Extracted information section start
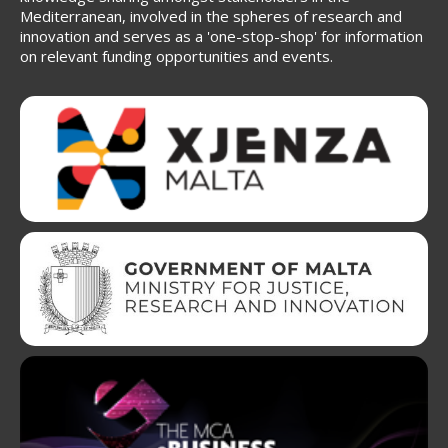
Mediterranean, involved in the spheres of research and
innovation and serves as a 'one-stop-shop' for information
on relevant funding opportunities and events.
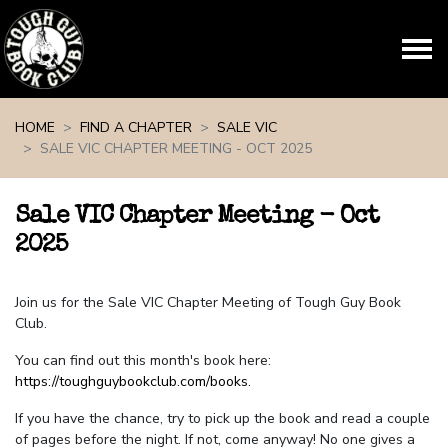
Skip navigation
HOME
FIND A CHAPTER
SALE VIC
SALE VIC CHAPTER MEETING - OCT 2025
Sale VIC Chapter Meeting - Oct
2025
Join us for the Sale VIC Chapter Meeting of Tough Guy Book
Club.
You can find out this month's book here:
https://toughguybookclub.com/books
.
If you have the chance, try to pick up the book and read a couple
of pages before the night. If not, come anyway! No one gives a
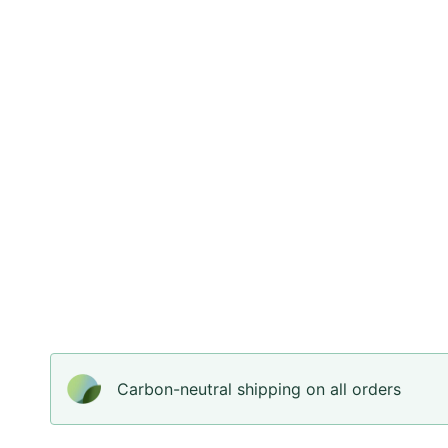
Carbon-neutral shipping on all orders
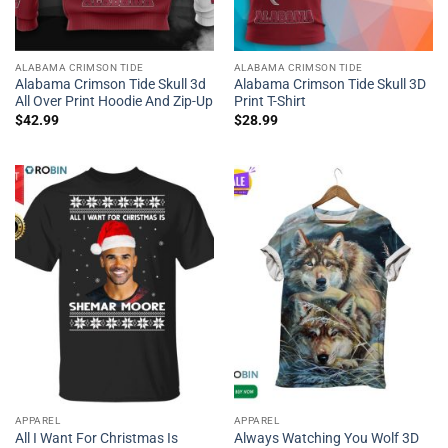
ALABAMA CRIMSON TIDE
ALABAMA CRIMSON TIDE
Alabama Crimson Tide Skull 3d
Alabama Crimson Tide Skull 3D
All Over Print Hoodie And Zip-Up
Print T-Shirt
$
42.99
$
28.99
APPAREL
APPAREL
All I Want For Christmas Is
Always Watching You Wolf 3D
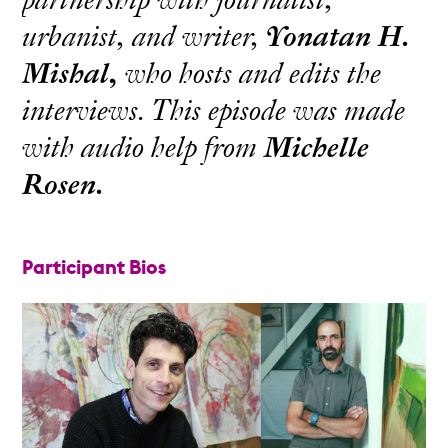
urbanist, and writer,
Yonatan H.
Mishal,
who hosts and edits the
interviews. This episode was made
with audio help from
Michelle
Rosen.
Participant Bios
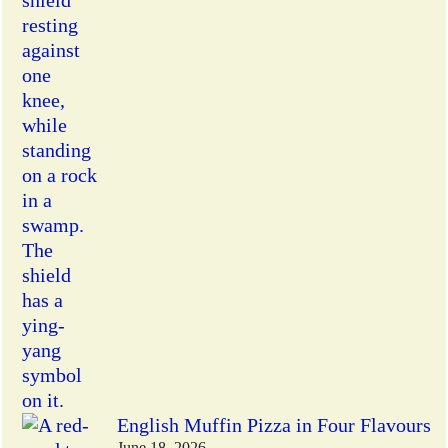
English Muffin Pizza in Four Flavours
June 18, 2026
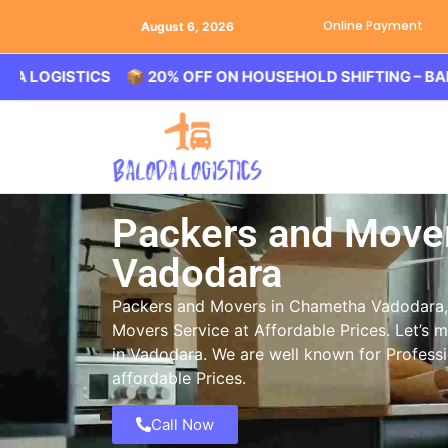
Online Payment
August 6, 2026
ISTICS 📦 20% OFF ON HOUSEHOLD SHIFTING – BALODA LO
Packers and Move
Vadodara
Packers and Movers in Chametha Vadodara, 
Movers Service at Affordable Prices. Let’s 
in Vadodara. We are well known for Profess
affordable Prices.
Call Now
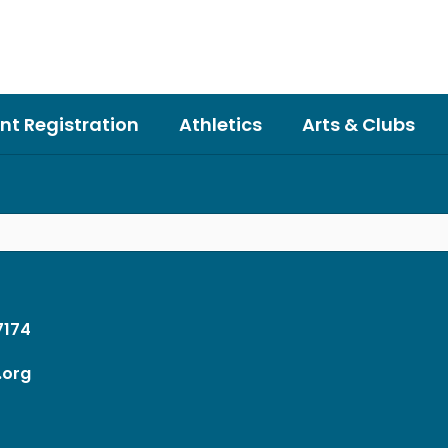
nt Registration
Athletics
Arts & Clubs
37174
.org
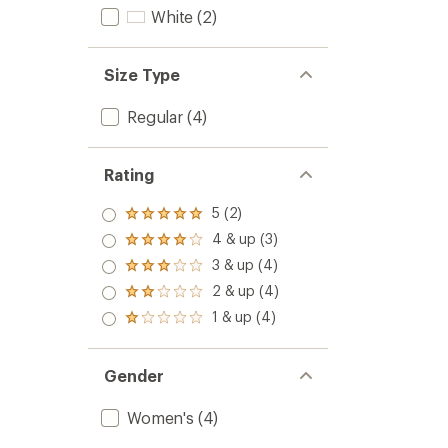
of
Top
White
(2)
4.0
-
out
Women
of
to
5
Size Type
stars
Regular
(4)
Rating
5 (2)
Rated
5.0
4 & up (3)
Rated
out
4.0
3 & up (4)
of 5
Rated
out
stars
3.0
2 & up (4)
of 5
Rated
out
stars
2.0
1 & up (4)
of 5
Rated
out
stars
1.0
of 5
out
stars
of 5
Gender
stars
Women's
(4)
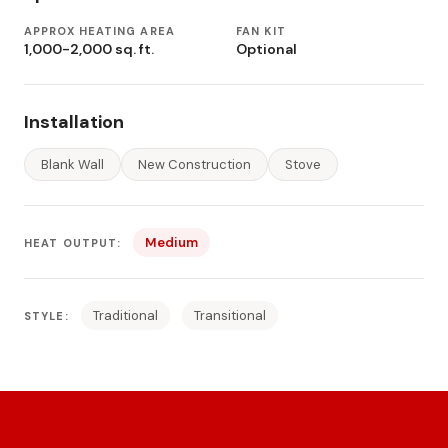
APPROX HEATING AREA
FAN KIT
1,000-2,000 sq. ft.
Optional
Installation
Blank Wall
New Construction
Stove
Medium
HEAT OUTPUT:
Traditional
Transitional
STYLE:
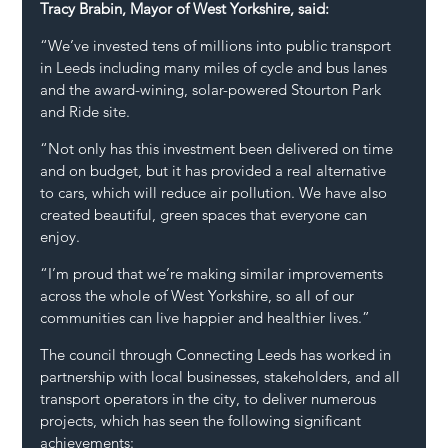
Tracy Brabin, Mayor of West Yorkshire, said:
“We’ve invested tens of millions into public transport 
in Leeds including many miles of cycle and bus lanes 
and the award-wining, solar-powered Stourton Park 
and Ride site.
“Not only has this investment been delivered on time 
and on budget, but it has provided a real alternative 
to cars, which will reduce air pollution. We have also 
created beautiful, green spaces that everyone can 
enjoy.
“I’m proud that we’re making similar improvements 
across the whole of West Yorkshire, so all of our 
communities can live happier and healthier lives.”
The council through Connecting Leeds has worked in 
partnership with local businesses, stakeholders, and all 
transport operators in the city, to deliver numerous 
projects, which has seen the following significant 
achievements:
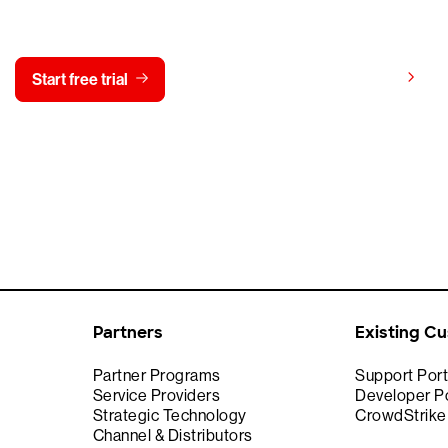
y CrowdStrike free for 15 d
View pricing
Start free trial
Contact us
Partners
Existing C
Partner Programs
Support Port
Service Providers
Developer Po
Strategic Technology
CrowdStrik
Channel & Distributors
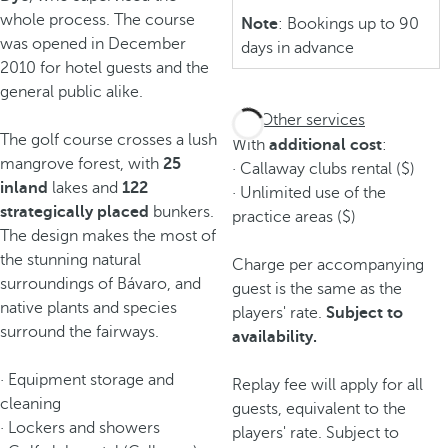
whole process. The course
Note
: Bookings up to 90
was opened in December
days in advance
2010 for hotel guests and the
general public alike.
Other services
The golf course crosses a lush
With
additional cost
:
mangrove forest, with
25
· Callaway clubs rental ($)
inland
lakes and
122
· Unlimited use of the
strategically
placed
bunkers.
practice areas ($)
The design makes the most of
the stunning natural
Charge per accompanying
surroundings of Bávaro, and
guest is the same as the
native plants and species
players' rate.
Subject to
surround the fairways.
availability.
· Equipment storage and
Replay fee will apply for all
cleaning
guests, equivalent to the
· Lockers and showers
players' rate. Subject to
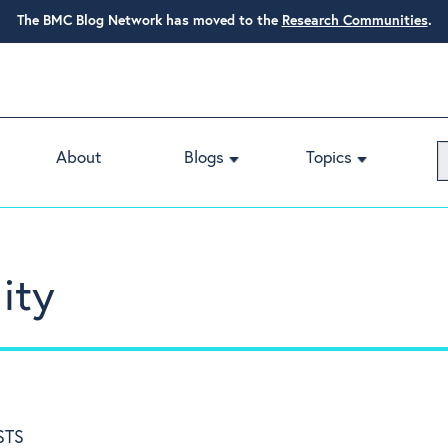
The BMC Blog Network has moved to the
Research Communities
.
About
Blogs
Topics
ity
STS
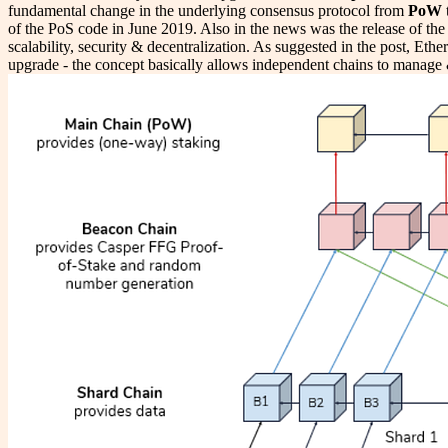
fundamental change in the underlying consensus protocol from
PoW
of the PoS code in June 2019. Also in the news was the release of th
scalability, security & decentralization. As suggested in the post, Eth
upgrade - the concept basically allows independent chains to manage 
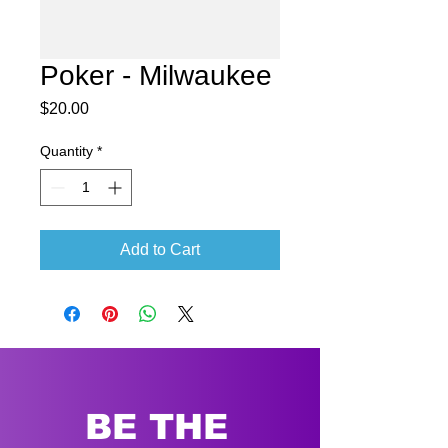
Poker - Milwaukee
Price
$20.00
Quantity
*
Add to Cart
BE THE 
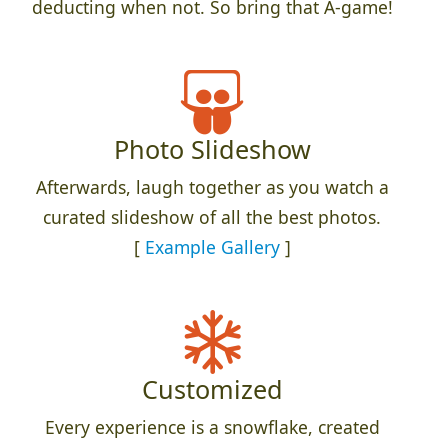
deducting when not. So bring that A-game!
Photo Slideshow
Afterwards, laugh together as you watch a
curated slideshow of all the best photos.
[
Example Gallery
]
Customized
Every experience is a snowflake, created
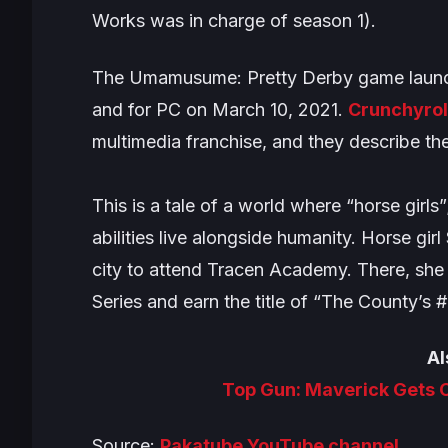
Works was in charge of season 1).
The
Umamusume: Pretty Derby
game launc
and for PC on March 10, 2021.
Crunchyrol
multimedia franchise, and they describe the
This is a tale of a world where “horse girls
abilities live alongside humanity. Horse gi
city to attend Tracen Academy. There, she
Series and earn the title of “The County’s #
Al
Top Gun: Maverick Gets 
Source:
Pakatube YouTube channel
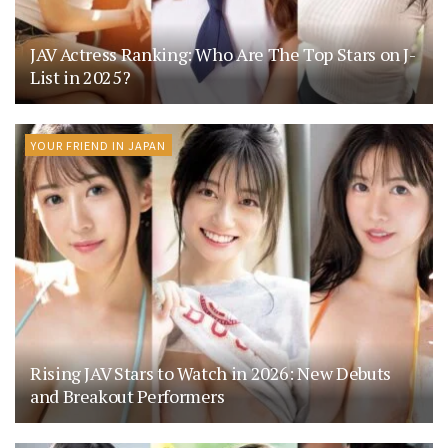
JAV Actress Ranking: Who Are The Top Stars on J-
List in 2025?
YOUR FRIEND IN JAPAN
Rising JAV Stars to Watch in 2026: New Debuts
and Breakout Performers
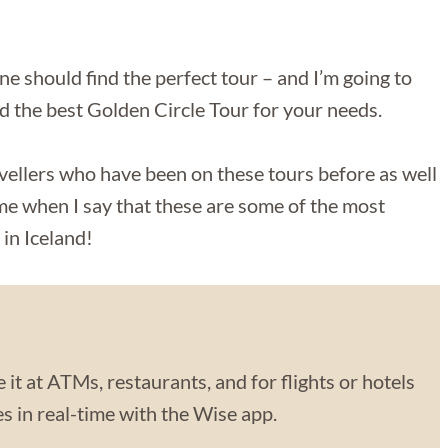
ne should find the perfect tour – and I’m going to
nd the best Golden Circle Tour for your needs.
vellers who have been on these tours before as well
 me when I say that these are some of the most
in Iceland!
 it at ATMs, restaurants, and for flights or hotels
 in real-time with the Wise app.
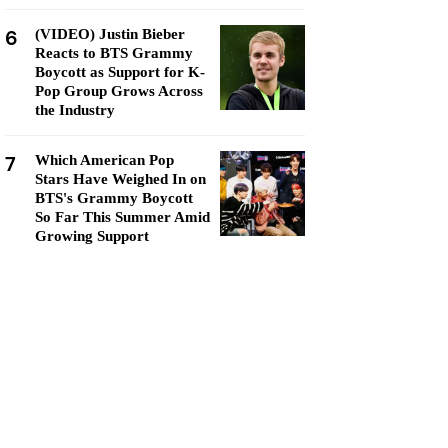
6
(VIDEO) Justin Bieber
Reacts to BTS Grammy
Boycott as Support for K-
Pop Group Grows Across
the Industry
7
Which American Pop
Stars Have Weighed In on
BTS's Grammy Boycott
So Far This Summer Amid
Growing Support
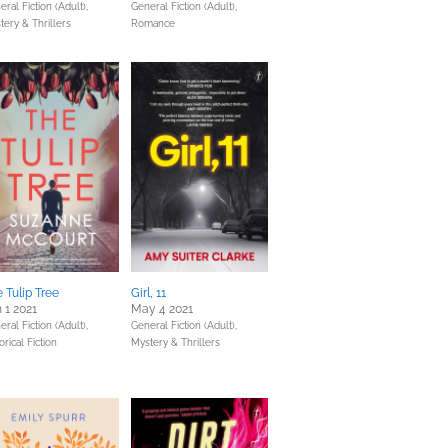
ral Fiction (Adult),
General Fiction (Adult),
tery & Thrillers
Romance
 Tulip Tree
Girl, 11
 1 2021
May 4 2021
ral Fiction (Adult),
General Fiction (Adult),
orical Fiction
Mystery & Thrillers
Extracted information section end
Reproduce the text of the listing above word for word, from its beginning through the line containing "Always Watching You Wolf 3D", including both ends. Leave the picture markers out of your reproduction.

Mediterranean, involved in the spheres of research and
innovation and serves as a 'one-stop-shop' for information
on relevant funding opportunities and events.
Skip navigation
HOME
FIND A CHAPTER
SALE VIC
SALE VIC CHAPTER MEETING - OCT 2025
Sale VIC Chapter Meeting - Oct
2025
Join us for the Sale VIC Chapter Meeting of Tough Guy Book
Club.
You can find out this month's book here:
https://toughguybookclub.com/books
.
If you have the chance, try to pick up the book and read a couple
of pages before the night. If not, come anyway! No one gives a
Carbon-neutral shipping on all orders
ALABAMA CRIMSON TIDE
ALABAMA CRIMSON TIDE
Alabama Crimson Tide Skull 3d
Alabama Crimson Tide Skull 3D
All Over Print Hoodie And Zip-Up
Print T-Shirt
$
42.99
$
28.99
APPAREL
APPAREL
All I Want For Christmas Is
Always Watching You Wolf 3D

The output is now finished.